Standard & Poors announced that Argentina is now in default on its bonds. However, this may not mean that offers by a group of private Argentine banks to purchase the bonds are off the table.
Argentina’s negotiations with Paul Singer’s Elliott Management
Minutes later The Wall Street Journal reported the meetings had ended.
“An Argentina default is expected to be short-lived at this point and shouldn’t have any major implication for the country,” Mauro Roca, a senior Latin America economist at Goldman Sachs in New York, said in the report. “There’s the expectation that a deal with holdouts will be worked out soon.”
As Standard & Poors formally announces Argentina is in default, Paul Singer’s NML Capital was involved in intensive negotiations with an Argentine private bank group regarding an offer to purchase the Argentine bonds.

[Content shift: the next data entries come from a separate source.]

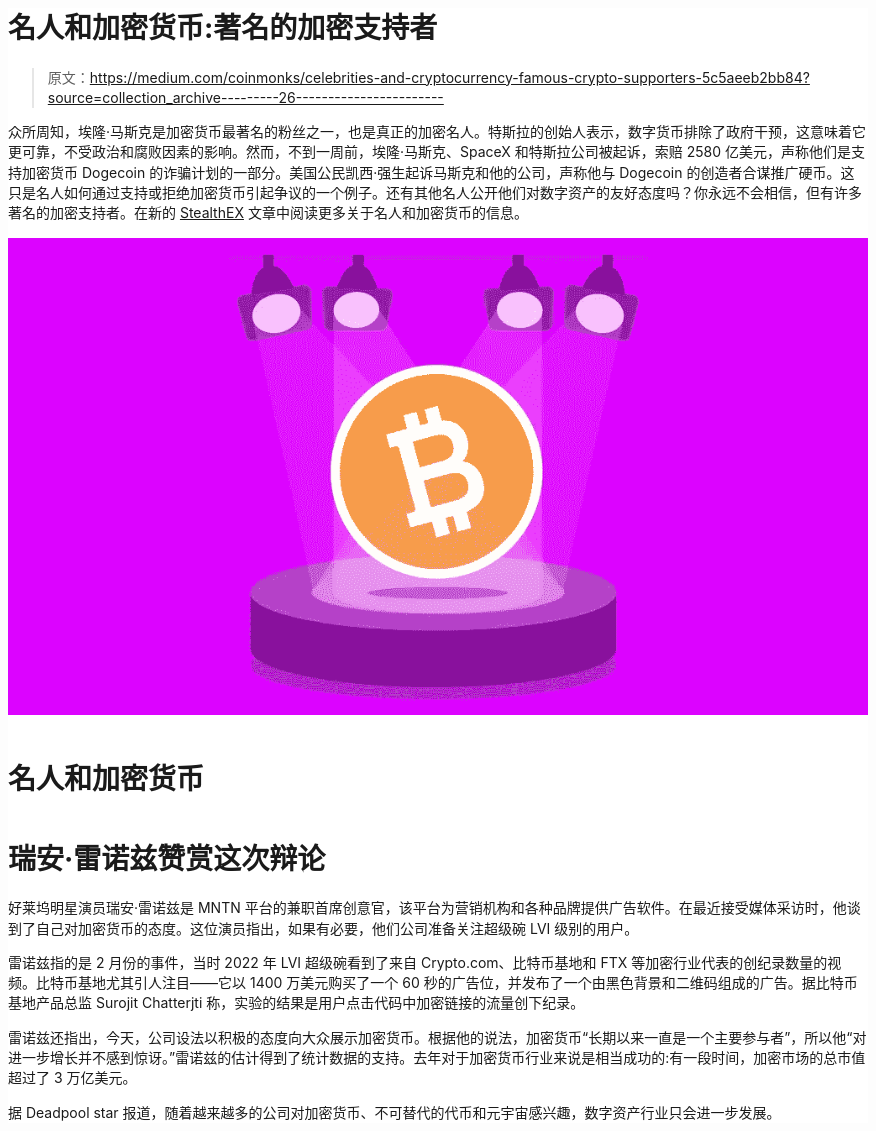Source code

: # 名人和加密货币:著名的加密支持者

> 原文：<https://medium.com/coinmonks/celebrities-and-cryptocurrency-famous-crypto-supporters-5c5aeeb2bb84?source=collection_archive---------26----------------------->

众所周知，埃隆·马斯克是加密货币最著名的粉丝之一，也是真正的加密名人。特斯拉的创始人表示，数字货币排除了政府干预，这意味着它更可靠，不受政治和腐败因素的影响。然而，不到一周前，埃隆·马斯克、SpaceX 和特斯拉公司被起诉，索赔 2580 亿美元，声称他们是支持加密货币 Dogecoin 的诈骗计划的一部分。美国公民凯西·强生起诉马斯克和他的公司，声称他与 Dogecoin 的创造者合谋推广硬币。这只是名人如何通过支持或拒绝加密货币引起争议的一个例子。还有其他名人公开他们对数字资产的友好态度吗？你永远不会相信，但有许多著名的加密支持者。在新的 [StealthEX](https://stealthex.io/) 文章中阅读更多关于名人和加密货币的信息。

![](img/e81c9872c7236a89c262bb67e3fda3d9.png)

# 名人和加密货币

# 瑞安·雷诺兹赞赏这次辩论

好莱坞明星演员瑞安·雷诺兹是 MNTN 平台的兼职首席创意官，该平台为营销机构和各种品牌提供广告软件。在最近接受媒体采访时，他谈到了自己对加密货币的态度。这位演员指出，如果有必要，他们公司准备关注超级碗 LVI 级别的用户。

雷诺兹指的是 2 月份的事件，当时 2022 年 LVI 超级碗看到了来自 Crypto.com、比特币基地和 FTX 等加密行业代表的创纪录数量的视频。比特币基地尤其引人注目——它以 1400 万美元购买了一个 60 秒的广告位，并发布了一个由黑色背景和二维码组成的广告。据比特币基地产品总监 Surojit Chatterjti 称，实验的结果是用户点击代码中加密链接的流量创下纪录。

雷诺兹还指出，今天，公司设法以积极的态度向大众展示加密货币。根据他的说法，加密货币“长期以来一直是一个主要参与者”，所以他“对进一步增长并不感到惊讶。”雷诺兹的估计得到了统计数据的支持。去年对于加密货币行业来说是相当成功的:有一段时间，加密市场的总市值超过了 3 万亿美元。

据 Deadpool star 报道，随着越来越多的公司对加密货币、不可替代的代币和元宇宙感兴趣，数字资产行业只会进一步发展。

Holdouts are unlikely to receive a high payout offer either before or after the technical default because the offer coming from Argentina’s private bankers is likely not to have overt Argentine government cash involvement.
The big question is if Argentina officially defaults, can holdouts like NML collect on their credit default derivatives insurance and sell their bond claims?
This being the case, speculation is the deal is likely not awash in excess capital. This is because if Argentina pays anything additional to the bond holders it might also obligate the same payment to be given to all bond holders.
Argentina’s default: Sovereign nations to ignore US jurisdiction
If Singer plays hardball and forces Argentina into default, it could ultimate encourage other sovereign nations to ignore US jurisdiction which could lead to a default on credit derivative SWAPs insurance. Singer has forcefully warned that the banks are vulnerable to hidden derivatives risk. In his most recent investor letter he said the “hodgepodge” of activities banks were currently involved in included “derivatives with notional amounts that total several hundred times the capital at these institutions.”
These derivatives are mostly tied to sovereign government debt. A default by a government, as Argentina is threatening, could trigger an event when the unthinkable might happen: the banks are liable for their short volatility play.
What’s the limit on this risk? We still don’t know. Years after the 2008 derivatives implosion that lacked transparency we still don’t have transparency into the bank’s worldwide time bomb.
“Such instruments are generally reported off-balance sheet and individually range in riskiness, from exposures representing a small fraction of the notional amounts of the underlying reference assets, up to exposures that are the effective equivalent of 100% of notional amounts,” Singer wrote in his most recent investor letter. “There is no additional capital available to support these derivatives.”
When he writes “there is no additional capital available…” do you know what he means?
Who is going to pay for the bank’s risk? “Of course, we all know that the governments effectively guarantee the banks,” Singer wrote.
As Singer looks at an offer from an Argentine private banker, he could actually be making the decisions at the vanguard of derivatives default.